ML: I work with my cinematographer, and he obviously does the donkey work with the other technicians, but I'm very much there—I go and have a look and make comments and so on. But the people that do it know what they're doing, and they will respect the intention of the original. Sometimes one can really mess about with it and compromise its integrity, and then obviously there's no point. It's about enriching it in within its own terms. We recently did a restoration of Naked. Now, there's nothing wrong with what we did originally, but it just gave Dick Pope, with my encouragement, the opportunity to do a little bit more with what the intention was visually. The palette is more sophisticated than it was back in the day. So, it's just about bringing out the flavor in a way, but it's a subtle thing.
RS: You made the transition to digital photography only relatively recently. How did that impact your production methods?
ML: Well, fundamentally it's the same. As with any craft, there are certain refinements within the process, but it's hard to talk about those out of context. I'm still working in the same way as when I started—which is to say, creating characters with the actors and putting them together and exploring and building relationships and worlds and distilling those dramatically into finished movies. The first batch of films, apart from Bleak Moments, the ones made over the next 12 or so years, were all on 16mm for television. Although I regard them as movies and they were good and popular and nothing was wrong with them, they were shot quite quickly, made with less time and depth. Then I started to do theatrical features, and that made it possible for us to be more profound, take time more, and bring our picture standards up. But broadly speaking, it's the same. Since Mr. Turner, we've been shooting on digital, but Dick and I are 20th-century men, we are celluloid men.

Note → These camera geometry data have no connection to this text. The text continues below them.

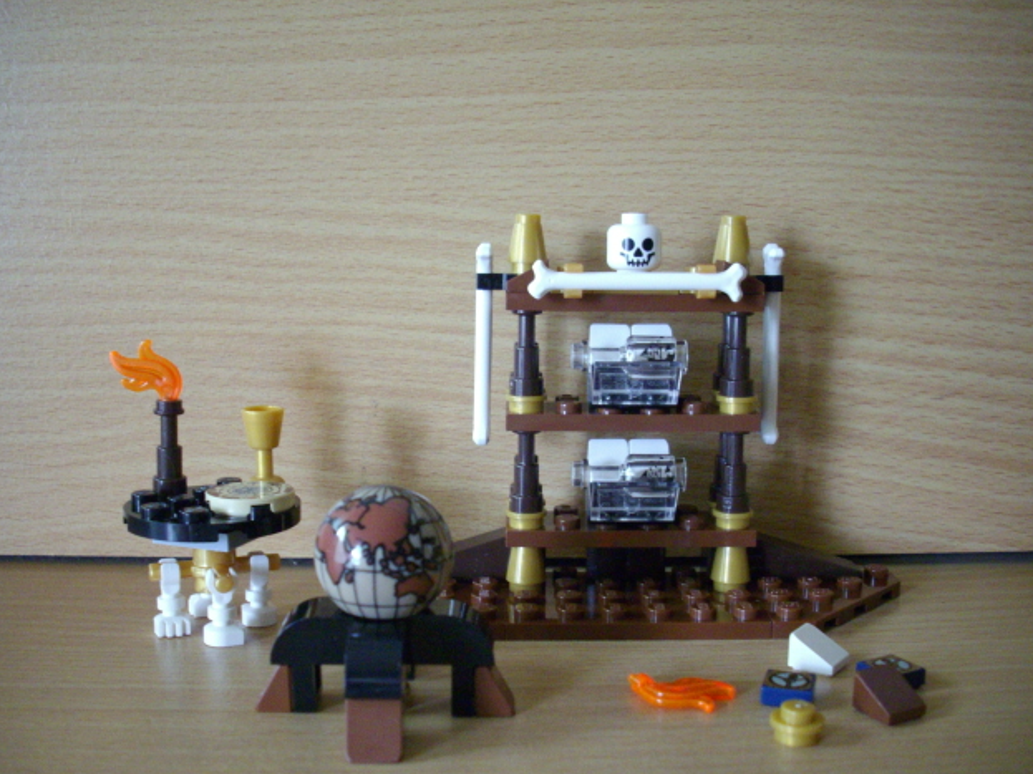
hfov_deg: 49.0
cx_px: 514
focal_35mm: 38
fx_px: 1134
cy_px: 396
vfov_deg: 37.7
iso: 400
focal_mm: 6.2
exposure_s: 1/20
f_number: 2.8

RS: Has digital changed the way you shoot?
ML: Not really. I mean, it's very interesting, but you can—and people have—do a take that goes on for 180 minutes, if you want. My collaborators and I have learnt that you can't have a shot that's more than 10 minutes on the outside, because that might ruin the film. And I've never had a shot in my digital movies which has gone on for more than seven or eight minutes at the most. It’s important to use the medium and not let the medium use you. There are some movies where it's all about actors ad-libbing in front of the camera and then it’s all being bailed out in the cutting. That's not what I’m about at all. Our improvisation is very precise and rehearsed in the planning, so that when the camera turns over the actors can absolutely fly with it. It's organic and disciplined at the same time.
RS: Did you resist the digital transition at all?
ML: If you look at my films from the ’80s and ’90s, we had a little logo, with a pair of scissors poking holes, at the end of each that said, “Edited on film.” We were very proud that we were still doing that when editing on Lightworks or whatever was available. And then when we were shooting Topsy-Turvy on an extremely hot summer day in the middle of 1998, with a massive number of actors wearing thick Mikado costumes and all sorts of shit going on, at lunchtime my editor and a producer came to me. The producer said, “The budget dictates that we’re going to have to cut it digitally.” I said, “You know what, you can edit it on a fucking sewing machine for all I care, compared with the hassle going on right now.” And of course, we did. So, you learn, you change. We're all a bit luddite, as they say, until the time comes. And the proof is that our long-term resistance to shooting digitally was completely philistine on our part. All the time we were whinging about it, but you can do the most amazing stuff with it. Sophisticated and clever people were developing it quietly and making it very good. So, there you go.